# FS: 2007 Cannondale Rush 5 Medium



## o3jeff (Apr 19, 2010)

Bought as a leftover in May 2008 and I put about 500 miles. Lefty rebuilt by Cannondale end of 2008 due to rebound problem and haven't had a problem since. Bike is in great shape and has the typical wear on the cranks, no dents on the frame.

Specs can be found here http://www.cannondale.com/usa/usaeng/Products/2007/Mountain/Details/1852-7VM5-Rush-5

The bike came with Avid BB7 brakes, not the Juicy's as listed. The only upgrade I did were Odi lock on grips and WTB Moto Raptors 2.24 front and rear.

Asking $700. Pick up only.


----------



## o3jeff (Apr 19, 2010)

[/IMG]






[/IMG]


----------



## severine (Apr 19, 2010)

My frame is too small and yours is too big. Damn it!

Have you been getting out on the new bike?


----------



## o3jeff (Apr 19, 2010)

severine said:


> Have you been getting out on the new bike?



Been out twice on it, if only the weather and work would cooperate...

Will probably hit Case tomorrow after work.


----------



## wa-loaf (Apr 19, 2010)

I might be interested. We're about the same size. I need to move up from my 1997 Stump Jumper ... the price is good.


----------



## o3jeff (Apr 19, 2010)

wa-loaf said:


> I might be interested. We're about the same size. I need to move up from my 1997 Stump Jumper ... the price is good.

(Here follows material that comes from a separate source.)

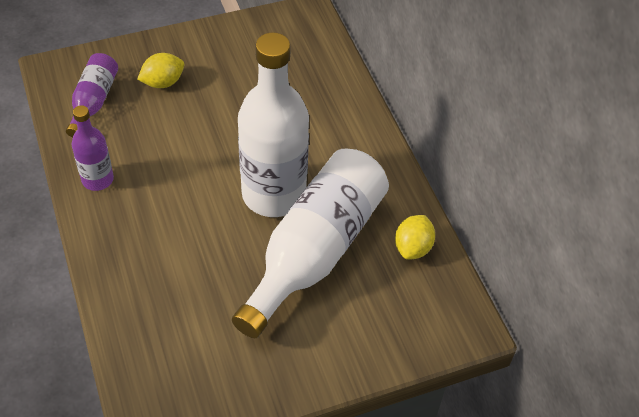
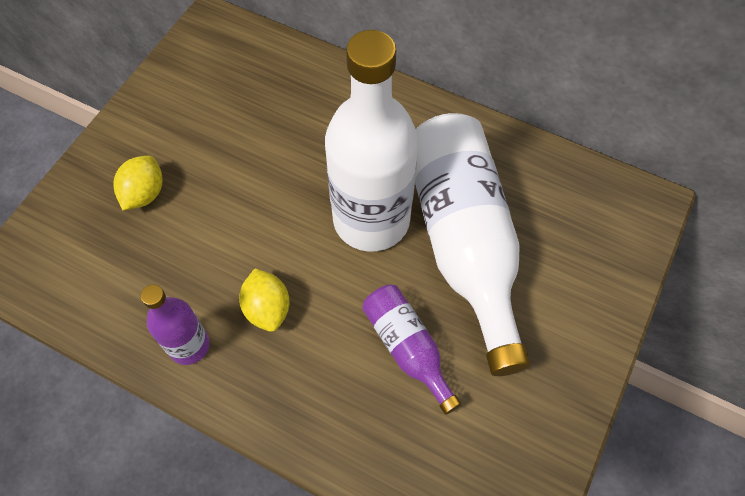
camera: 40 degrees left, 10 degrees up
purple bottle [66,53,118,137] -> purple bottle moved to [362,285,461,415]
yellow lemon [395,215,435,260] -> yellow lemon moved to [239,268,290,332]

Let me know if you want to test it out. I can probably drop it off to you for a few days.


----------



## wa-loaf (Apr 19, 2010)

o3jeff said:


> Let me know if you want to test it out. I can probably drop it off to you for a few days.



Sounds good. Let me know the next time you are in the neighborhood. I don't get my bonus until the end of the month anyway ...


----------



## wa-loaf (Apr 20, 2010)

severine said:


> My frame is too small and yours is too big. Damn it!
> 
> Have you been getting out on the new bike?



What kind of bike are you looking for? I still have my wife's Cannondale. It's not FS, but it's practically new. She was 5'2". I forget how tall you are.

http://forums.alpinezone.com/showthread.php?t=60225&highlight=Cannondale


----------